Not impossible, of course. There probably is a constituency of institutional investors out there that would be impressed by such transparency on costs, but it is a bold investment manager who chooses to pioneer that theory in practice.

Transparency may be a cant word, but it is having real consequences. Nowhere is this more apparent than in the consultation paper published by the European Securities and Markets Authority (ESMA) following the agreement of the European Parliament and Council on the text of the second version of the Markets in Financial Instruments  Directive (MiFID II).

The document is well over 500 pages in length, but even a peremptory perusal of the contents page finds an entire 150 page section devoted to pre-and post-trade transparency for equities, bonds and derivatives. Another 86 pages are devoted to the reporting of market data.

Transparency, not openness, is what MiFID II is all about. And that includes transparency into costs. This is not widely appreciated, because most of the transparency sections are devoted to price disclosure in trading markets.

So it is worth looking at section 2, Article 24, paragraph 4(c) of the text of MiFID II itself, since it obliges fund managers to disclose all costs – management and performance fees and spreads as well as commissions  – to clients:

… the information on all costs and associated charges must include information relating to both investment and ancillary services, including the cost of advice, where relevant, the cost of the financial instrument recommended or marketed to the client and how the client may pay for it, also encompassing any third-party payments. The information about all costs and charges, including costs and charges in connection with the investment service and the financial instrument, which are not caused by the occurrence of underlying market risk, shall be aggregated to allow the client to understand the overall cost as well as the cumulative effect on return of the investment, and where the client so requests, an itemised breakdown shall be provided. Where applicable, such information shall be provided to the client on a regular basis, at least annually, during the life of the investment.[1]

The text of MiFID II (see paragraphs – or “recitals” as they are technically known – 74 and 75 of the preamble) also muses about the possibility of restricting further restricting the ability of fund managers to receive inducements from third parties. Investment research obviously falls into this category.

The ESMA consultation paper on MiFID II addresses this issue directly (2.15, page 118-121, paragraphs 12 to 16 in particular) in what might or might not be a more disturbing way. [2] Under MiFID I, receiving research paid for by a third party broker was legitimate provided it was disclosed, and did not impair the ability of the manager to act in the best interests of the client. On the face of it, the ESMA paper on MiFID II does not indicate any serious departure from this position.

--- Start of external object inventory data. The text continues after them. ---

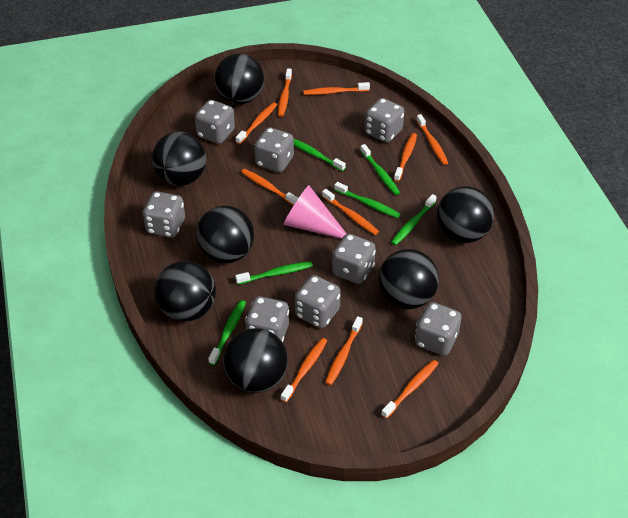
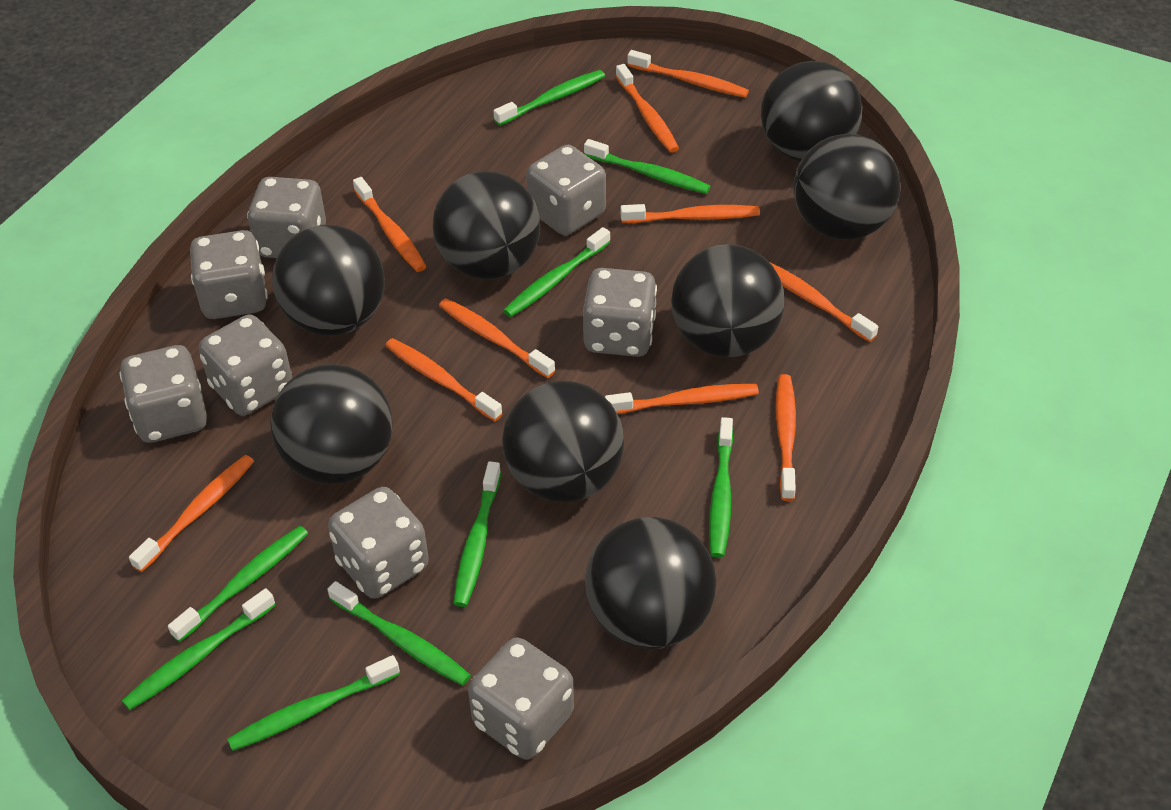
black ball: 7 -> 8
green toothbrush: 6 -> 9
pink cone: 1 -> 0

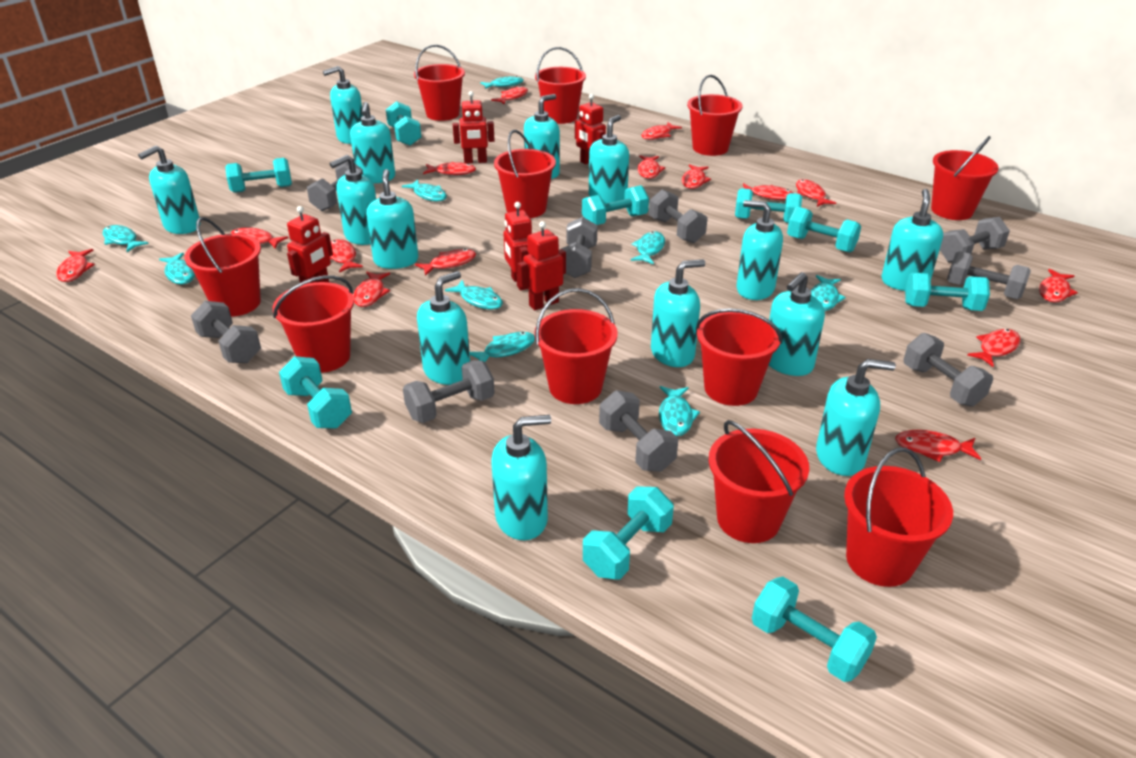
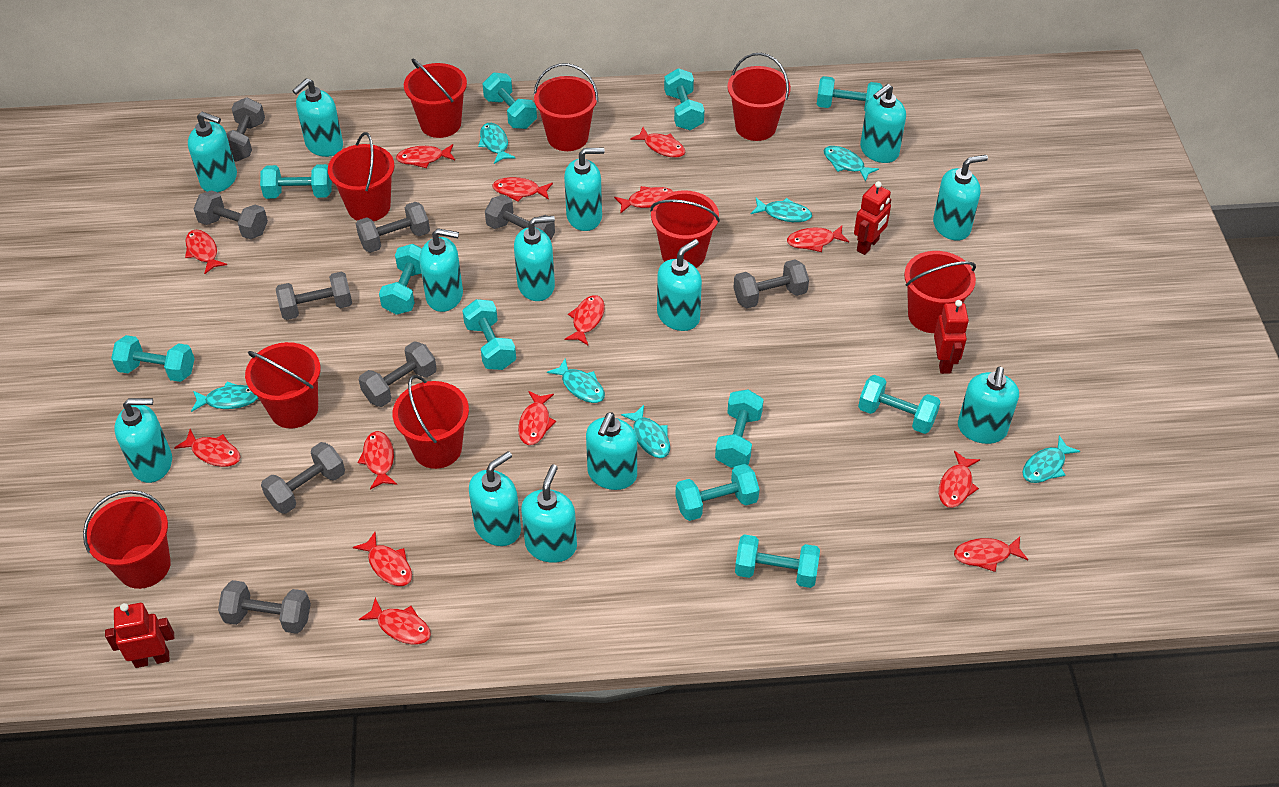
red bucket: 11 -> 9
red fish: 15 -> 14
red robot: 5 -> 3
turquoise dumbbell: 9 -> 11
turquoise fish: 9 -> 7
turquoise soap dispenser: 14 -> 13

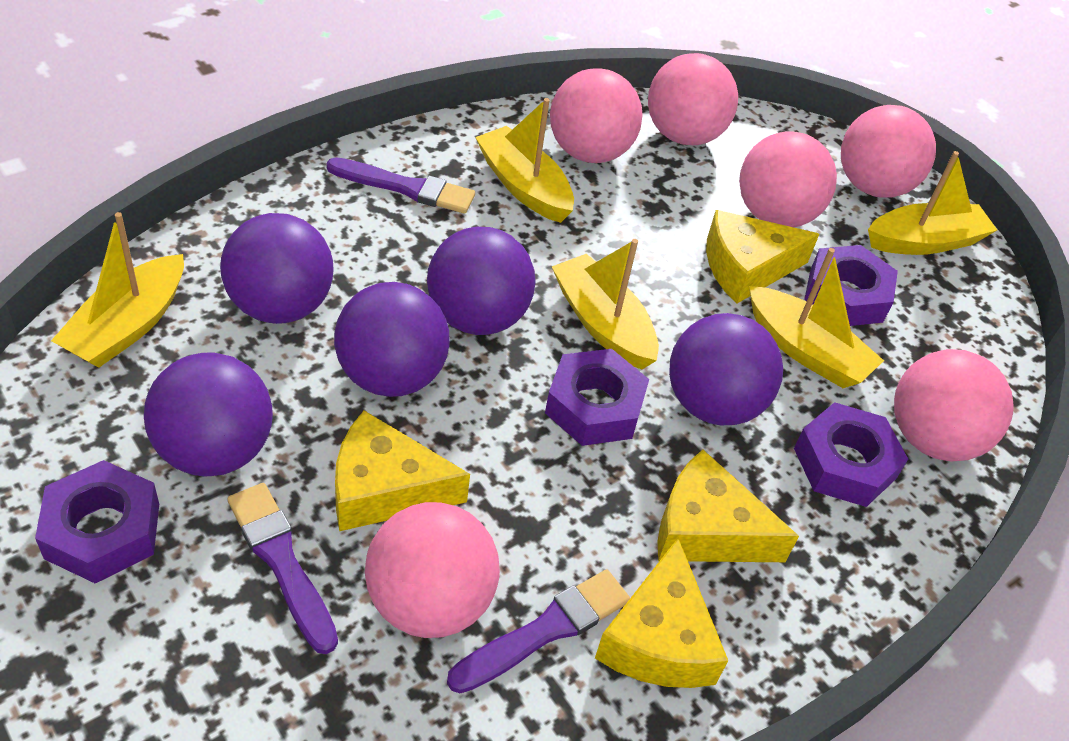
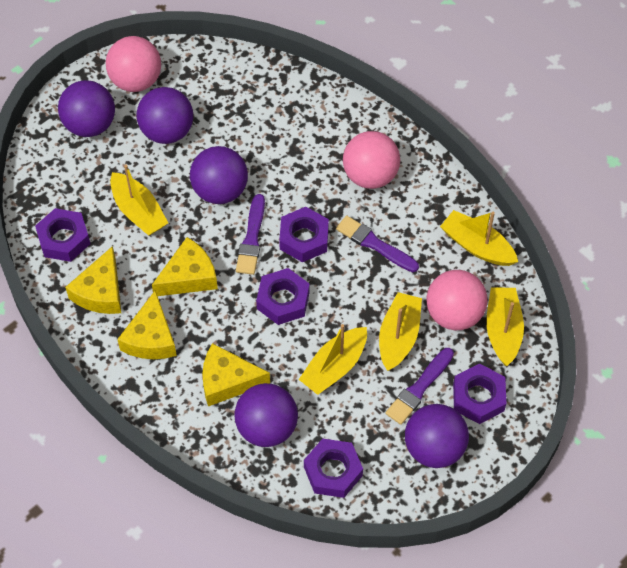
pink ball: 6 -> 3
purple nut: 4 -> 5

In effect, the ESMA consultation paper says that research which is widely distributed will not be treated as an illegitimate inducement likely to cause a fund manager to do something he or she would not otherwise do. That is because it is of low value, and low value research cannot count as an inducement, whereas research of high value probably does.

But how will that translate into practical, day-to-day reality? One way to think about it, as the ESMA text indicates, is how many people see a piece of research. If everybody in the market sees it simultaneously, it is almost certainly worthless. Corporate access, on the other hand, will almost certainly count as research of the highest value, if only because not everybody sees it at the same time.

The unanswered question this poses is whether the MiFID II rules inadvertently ban the use of equity commissions to purchase research, since restricting research distribution to those who have the means to pay for it will – by the MiFID definition – be of higher value.

It will therefore have to be purchased out of the management fee. If it does, that presages a revolution in the equity research business that will make the new FCA rules that came into effect on 2 June look positively innocuous.